Des traces de pollution de l'époque romaine dans les glaces du Mont-Blanc
Nos ancêtres les pollueurs ! En étudiant des carottes de glace prélevées à 4300 mètres d'altitude dans les profondeurs du glacier du col du Dôme sous le sommet du Mont-Blanc, des chercheurs du CNRS de l'Institut des Géosciences de l'Environnement de Grenoble viennent de démontrer que sous l'Antiquité, nos ancêtres les Romains ont longtemps pollué l'atmosphère en plomb et en antimoine, deux métaux lourds toxiques. Décryptage de cette étude avec Michel Legrand, chercheur au CNRS à Grenoble.
Jusqu'à présent on ignorait le degré de pollution en Europe sous l'Antiquité
Michel Legrand : Que les Romains soient des pollueurs ça c'est déjà relativement connu. Des études avaient été faites au Groenland, mais le Groenland ne donnait pas le degré de pollution en Europe, en zone source, là où il y avait des pollutions. Donc en fait, ce qui manquait jusqu'à maintenant c'était de pouvoir analyser la glace ancienne datant de l'Antiquité dans les Alpes, c'est le seul site où on peut le faire, et c'est ce que l'on a réussi à faire.
C'est le carbone 14 qui vous permet de dater une glace si ancienne ?
Oui, parce que le carbone naturel, qu'on va retrouver dans la glace, il n'y en a pas beaucoup mais il y en a quand même, c'est essentiellement des petits débris végétaux, de petites particules de végétaux. Et en datant le carbone 14 de ces débris végétaux, on va pouvoir déterminer l'âge.
Cette étude nous montre, et c'est la première fois que c'est démontré, que la glace des Alpes a archivé la pollution durant l'Antiquité romaine, et que c'est la meilleure archive pour comparer cette pollution du temps des romains à la pollution qu'on a connu il y a une trentaine d'années avec l'essence sans plomb.
Les Romains ont-ils pollué moins en quantité mais plus longtemps ? Que nous montre cette comparaison ?
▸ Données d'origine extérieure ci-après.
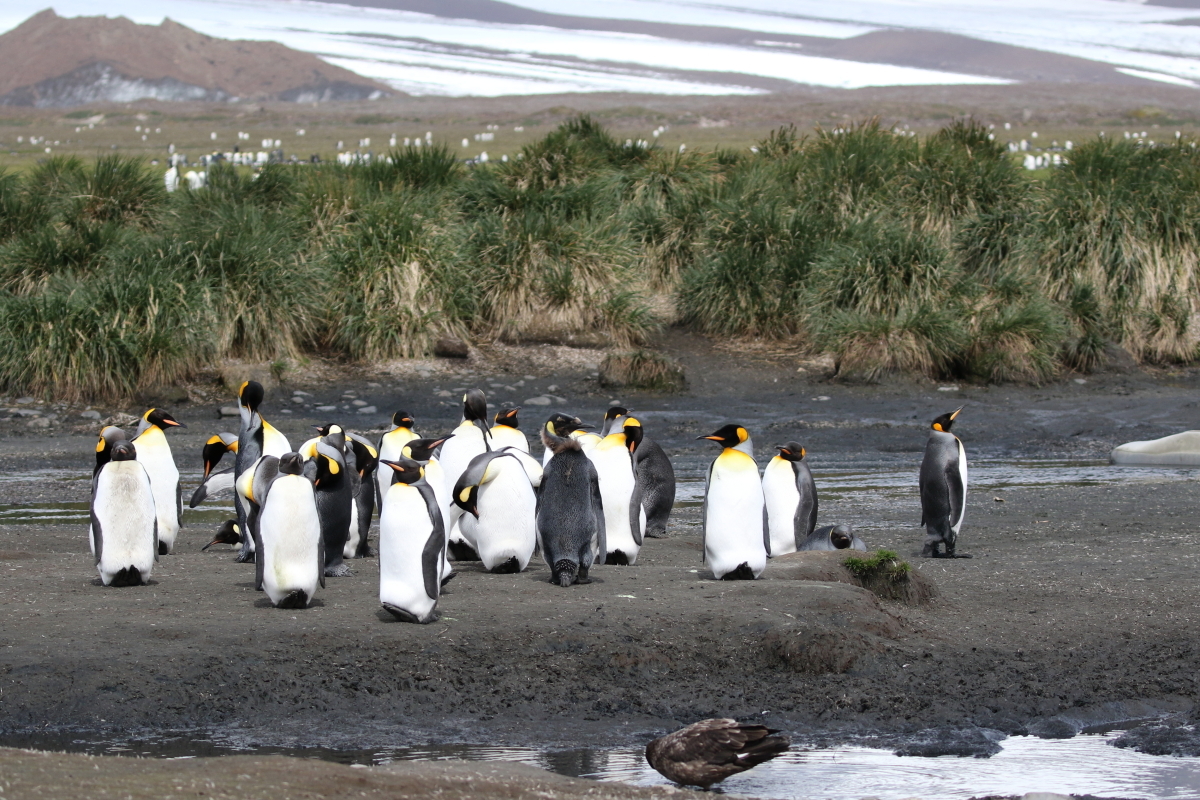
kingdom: Animalia
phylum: Chordata
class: Aves
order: Sphenisciformes
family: Spheniscidae
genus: Aptenodytes
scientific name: Aptenodytes patagonicus
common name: King penguin
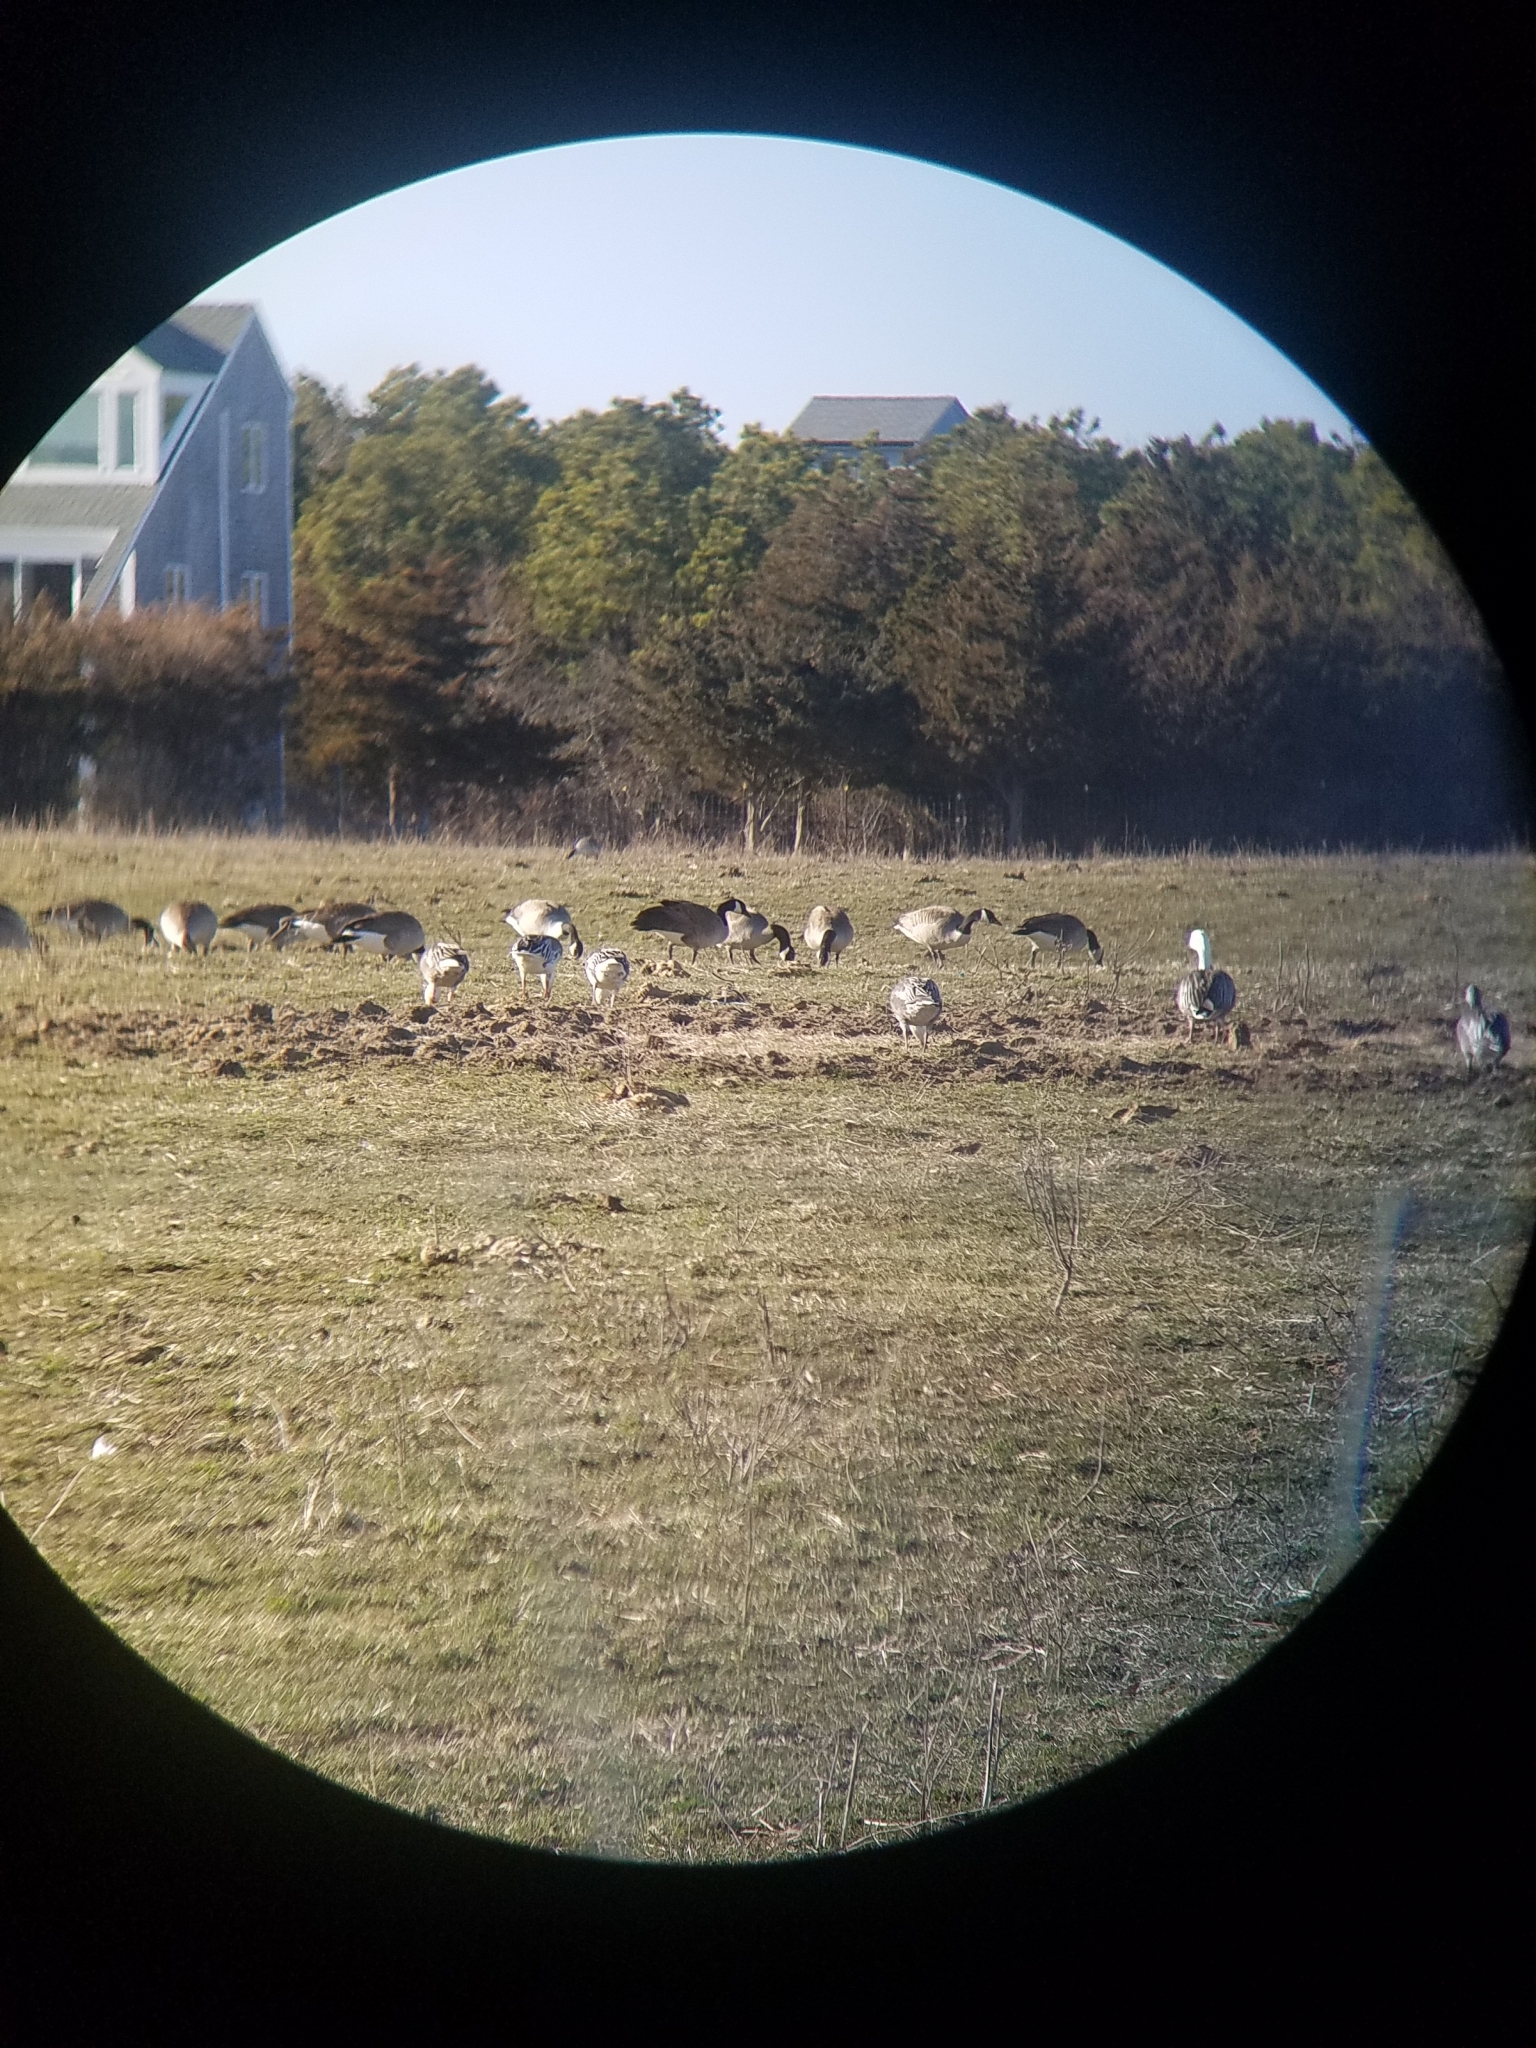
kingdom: Animalia
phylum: Chordata
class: Aves
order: Anseriformes
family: Anatidae
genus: Anser
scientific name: Anser caerulescens
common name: Snow goose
Elle montre que les Romains ont perturbé de manière significative la teneur naturelle en métaux, le bruit naturel comme on dit dans notre jargon, d'un facteur 10, que ça reste plus faible que la perturbation liée à l'utilisation de l'essence sans plomb, mais attention la perturbation des Romains a duré beaucoup plus longtemps, plusieurs siècles. Ce n'est pas trente ans comme l'essence sans plomb.